Comment on December 28th, 2006.
One is posted at 360Grauss (page down slightly).
I like them, and I have this album on vinyl, and also saw them outdoors at Lincoln Center (were we both at that show?). We've talked about composition vs. improvisation before, and to a certain extent I share your feelings--but improvisation is the essence of jazz, and as far as I'm concerned, without it, there may be beautiful music, but it is not jazz.
Comment on December 28th, 2006.
I thought about including an acknowledgment of that commonly-held position in the post, but sort of decided to save it for another time. I understand that opinion. But.

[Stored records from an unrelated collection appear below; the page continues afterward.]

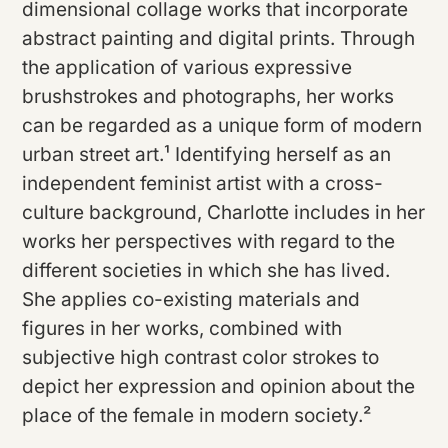
dimensional collage works that incorporate
abstract painting and digital prints. Through
the application of various expressive
brushstrokes and photographs, her works
can be regarded as a unique form of modern
urban street art.¹ Identifying herself as an
independent feminist artist with a cross-
culture background, Charlotte includes in her
works her perspectives with regard to the
different societies in which she has lived.
She applies co-existing materials and
figures in her works, combined with
subjective high contrast color strokes to
depict her expression and opinion about the
place of the female in modern society.²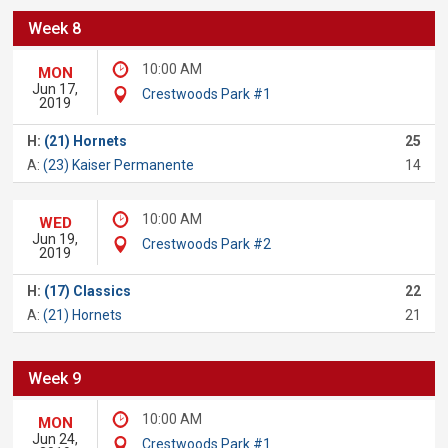
Week 8
10:00 AM
MON
Jun 17,
Crestwoods Park #1
2019
H:
(21) Hornets
25
A:
(23) Kaiser Permanente
14
10:00 AM
WED
Jun 19,
Crestwoods Park #2
2019
H:
(17) Classics
22
A:
(21) Hornets
21
Week 9
10:00 AM
MON
Jun 24,
Crestwoods Park #1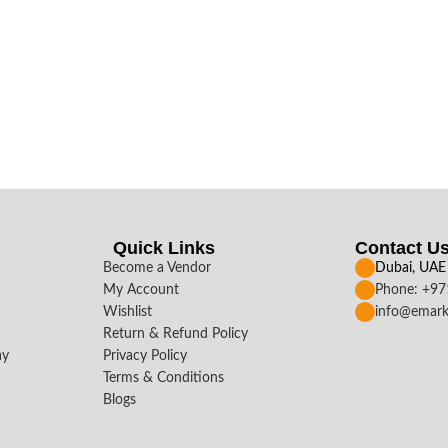
Quick Links
Contact U
Become a Vendor
Dubai, UAE
My Account
Phone: +9
Wishlist
info@emark
Return & Refund Policy
ay
Privacy Policy
Terms & Conditions
Blogs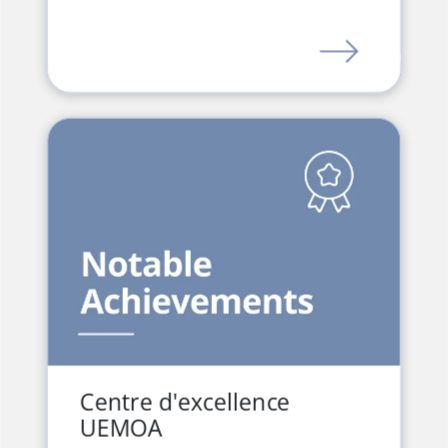
LINK
Centre d'excellence
UEMOA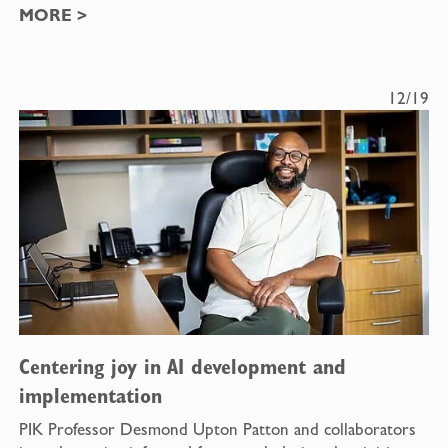
MORE
>
12/19
Centering joy in AI development and
implementation
PIK Professor Desmond Upton Patton and collaborators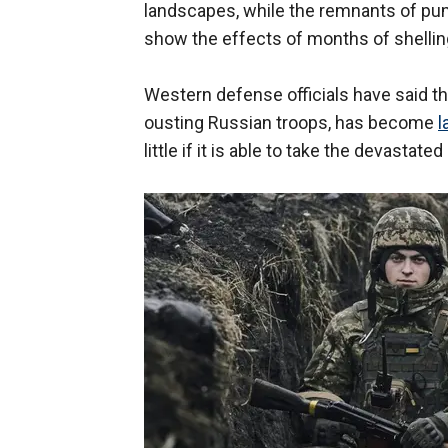
landscapes, while the remnants of p
show the effects of months of shellin
Western defense officials have said th
ousting Russian troops, has become
l
little if it is able to take the devastated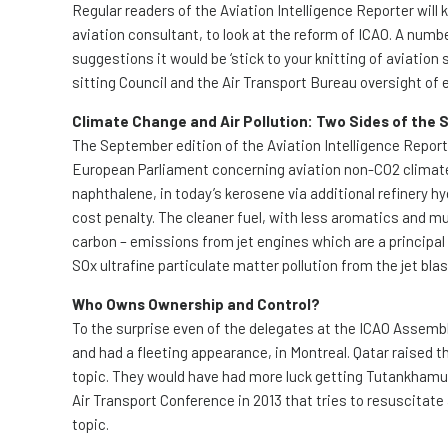
Regular readers of the Aviation Intelligence Reporter wi
aviation consultant, to look at the reform of ICAO. A number
suggestions it would be ‘stick to your knitting of aviation 
sitting Council and the Air Transport Bureau oversight of
Climate Change and Air Pollution: Two Sides of the
The September edition of the Aviation Intelligence Repor
European Parliament concerning aviation non-CO2 climate 
naphthalene, in today’s kerosene via additional refinery hy
cost penalty. The cleaner fuel, with less aromatics and mu
carbon – emissions from jet engines which are a principal 
SOx ultrafine particulate matter pollution from the jet bla
Who Owns Ownership and Control?
To the surprise even of the delegates at the ICAO Assembl
and had a fleeting appearance, in Montreal. Qatar raised the
topic. They would have had more luck getting Tutankhamun to
Air Transport Conference in 2013 that tries to resuscitat
topic.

There are Mingus pieces that are through-composed*. Threadgill is on record as saying that much if not most of his modern music is through-composed (and he has also said that it isn't jazz -- but that doesn't stop everyone else from calling it jazz).
My position is that jazz, like science fiction, means what we point to when we say it. And that insisting that jazz is fundamentally about improvisation is taking a kind of Gernsbackian position (and I know you know what I mean).
*I am misusing this word.
Comment on December 28th, 2006.
Chris loves Raymond Scott - would he probably like this?
Comment on December 28th, 2006.
Chris would like this a lot.
Comment on December 28th, 2006.
Through-composed doesn't mean lacking improvisation (though it doesn't mean it has it, either). Your standard big-band chart is through-composed, but will have something like "10-bar trombone solo" written into it. This is certainly how Duke or Mingus did things. This is different from your standard small-combo bebop thing, which consists of an improvisation over the song's changes, of undetermined length, bookended by a written-out head (and even that may be partly improvised). I guess we could say that the structure is rigid, but not the pieces. Even there, there can be room: the famous Duke Ellington live set at Newport, which resulted in one of the best-selling jazz LPs of its time, had an extra-long solo by Paul Gonsalves because the Duke, veteran showman that he was, saw that Gonsalves was in the groove and gave the signal to let him keep wailing.
Even in small-combo jazz, there is often a good degree of structure: I'm thinking of those great Horace Silver Blue Note LPs, for example, where there are periodic charted horn riffs that break into the solos.
I love Raymond Scott, and the MS do remind me of him, but the relative lack of improvisation in his music, at least what I've heard of it, is probably why he was somewhat sidelined by the jazz world--though not by my father, who I was suprised to find owned a few Scott 78s right there among the Duke and Artie Shaw (my latest enthusiasm).
Comment on December 28th, 2006.
Yeah, and that's why I like the Horace Silver stuff more than a lot of improv-over-changes stuff. And I like a lot of that stuff, too; it just took me longer to get into it. I kept wanting more Mingus.
Comment on December 28th, 2006.
(I should add that the Microscopic Septet stuff has improvisation, too, and so does the Johnston and Forrester stuff. It just has more of a structural underpinning than most bebop-derived or post-free jazz.)